Doud: Oh, it was a great experience. You know, my first job out of graduate school at Kansas State, I was the first assistant director of the U.S. Wheat office in Portland, in 1991.  That year, we brought in 35 foreign trade delegations from all over the world. What a great experience for a young guy off the farm in Kansas to see how folks from all around the world view our ag products.

Back then, it was the same as it is today: Folks everywhere in the world understand we grow the best food in the world. We have the best products, the safest products and everybody in the world knows and appreciates that.

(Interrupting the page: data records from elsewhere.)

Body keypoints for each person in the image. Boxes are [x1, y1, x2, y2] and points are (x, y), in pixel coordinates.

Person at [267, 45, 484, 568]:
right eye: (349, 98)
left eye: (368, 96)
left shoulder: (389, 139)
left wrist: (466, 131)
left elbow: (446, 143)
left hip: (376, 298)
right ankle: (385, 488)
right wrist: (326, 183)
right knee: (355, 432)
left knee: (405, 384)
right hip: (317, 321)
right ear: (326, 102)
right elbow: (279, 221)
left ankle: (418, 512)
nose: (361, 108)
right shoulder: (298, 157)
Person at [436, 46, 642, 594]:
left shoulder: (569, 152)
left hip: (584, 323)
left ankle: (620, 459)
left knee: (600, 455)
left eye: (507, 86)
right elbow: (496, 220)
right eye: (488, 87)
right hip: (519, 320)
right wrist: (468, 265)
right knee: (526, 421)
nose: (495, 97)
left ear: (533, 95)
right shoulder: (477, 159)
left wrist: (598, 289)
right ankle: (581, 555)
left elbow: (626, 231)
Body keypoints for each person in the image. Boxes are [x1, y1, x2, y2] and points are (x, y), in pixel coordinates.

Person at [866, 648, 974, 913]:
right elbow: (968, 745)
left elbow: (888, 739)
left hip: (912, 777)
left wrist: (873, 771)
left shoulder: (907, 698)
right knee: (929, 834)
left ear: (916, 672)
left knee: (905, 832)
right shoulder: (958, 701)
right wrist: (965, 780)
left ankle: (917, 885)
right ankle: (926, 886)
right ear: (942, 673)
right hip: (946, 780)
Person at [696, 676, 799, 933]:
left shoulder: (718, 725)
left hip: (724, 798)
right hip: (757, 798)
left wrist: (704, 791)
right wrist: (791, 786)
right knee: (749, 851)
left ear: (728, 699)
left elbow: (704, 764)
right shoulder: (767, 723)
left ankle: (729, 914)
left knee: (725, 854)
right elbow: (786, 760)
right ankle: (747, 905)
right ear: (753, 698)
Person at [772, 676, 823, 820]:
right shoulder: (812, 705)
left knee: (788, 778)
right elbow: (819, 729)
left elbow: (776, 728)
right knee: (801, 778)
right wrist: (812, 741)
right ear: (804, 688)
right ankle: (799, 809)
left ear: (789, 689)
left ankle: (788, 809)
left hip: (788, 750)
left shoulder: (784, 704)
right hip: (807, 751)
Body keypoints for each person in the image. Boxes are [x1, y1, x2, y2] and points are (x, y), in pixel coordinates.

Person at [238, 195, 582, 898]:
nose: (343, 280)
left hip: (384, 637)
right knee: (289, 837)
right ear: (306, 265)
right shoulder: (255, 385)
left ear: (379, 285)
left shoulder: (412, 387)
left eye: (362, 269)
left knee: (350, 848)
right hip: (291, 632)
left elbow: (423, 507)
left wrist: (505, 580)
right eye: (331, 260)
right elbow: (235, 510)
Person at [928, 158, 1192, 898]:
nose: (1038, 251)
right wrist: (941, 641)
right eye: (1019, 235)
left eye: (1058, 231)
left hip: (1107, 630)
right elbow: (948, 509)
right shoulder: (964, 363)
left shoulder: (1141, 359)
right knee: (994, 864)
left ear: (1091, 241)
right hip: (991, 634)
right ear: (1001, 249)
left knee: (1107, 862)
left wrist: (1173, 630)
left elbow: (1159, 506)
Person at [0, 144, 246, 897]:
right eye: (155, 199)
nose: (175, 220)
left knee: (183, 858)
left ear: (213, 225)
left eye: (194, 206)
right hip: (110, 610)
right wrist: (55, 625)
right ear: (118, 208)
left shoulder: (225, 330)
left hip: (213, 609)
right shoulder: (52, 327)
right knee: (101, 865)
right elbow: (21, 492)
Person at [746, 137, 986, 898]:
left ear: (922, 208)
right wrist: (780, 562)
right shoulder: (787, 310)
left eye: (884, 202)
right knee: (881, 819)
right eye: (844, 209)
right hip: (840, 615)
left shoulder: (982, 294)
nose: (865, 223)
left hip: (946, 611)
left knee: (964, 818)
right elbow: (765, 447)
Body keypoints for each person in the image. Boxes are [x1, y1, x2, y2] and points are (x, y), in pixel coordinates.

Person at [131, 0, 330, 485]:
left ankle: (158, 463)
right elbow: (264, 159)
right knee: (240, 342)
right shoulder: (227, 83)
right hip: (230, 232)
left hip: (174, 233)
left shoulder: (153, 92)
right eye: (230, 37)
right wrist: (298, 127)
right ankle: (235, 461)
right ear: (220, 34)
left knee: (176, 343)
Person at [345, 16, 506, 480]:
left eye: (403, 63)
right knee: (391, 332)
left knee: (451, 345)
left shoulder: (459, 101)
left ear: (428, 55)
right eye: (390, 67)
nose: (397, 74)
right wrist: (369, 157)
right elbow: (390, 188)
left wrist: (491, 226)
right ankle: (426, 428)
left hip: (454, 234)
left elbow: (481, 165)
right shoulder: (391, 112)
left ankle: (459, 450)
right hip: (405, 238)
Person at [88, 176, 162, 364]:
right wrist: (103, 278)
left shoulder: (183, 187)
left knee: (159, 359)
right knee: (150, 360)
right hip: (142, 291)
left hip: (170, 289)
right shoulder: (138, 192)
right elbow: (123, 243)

It's a matter of getting our governments and regulators talking to each other, and building those trading relationships ... that stand the test of time.

The best example of that is the relationship between wheat growers in the Pacific Northwest and the Japanese. That is a relationship U.S. wheat farmers and wheat farmers in Washington, Oregon and Idaho have worked on for 70 years now. That's what we aspire to in the rest of agriculture.

Q: President Trump will occasionally tweet or make a comment and keep the market on its toes. Does that make your job harder? Is it a factor?

Doud: The president understands that you've got to work with other countries to create leverage to open markets. In my career, I've never seen anybody better at it.

But it isn't just one guy. It's my boss, Ambassador (Robert) Lighthizer; his boss and also the career people at USTR, USDA and the Foreign Agricultural Service around the world. I work with folks at USTR who are the best of the best. There are the big issues we talk about, with Japan and (the U.S.-Mexico-Canada Agreement) and China. But (there are also what we call) the singles and doubles, all the little things that we work on every day. There's lots of credit to go around, but it's a team effort.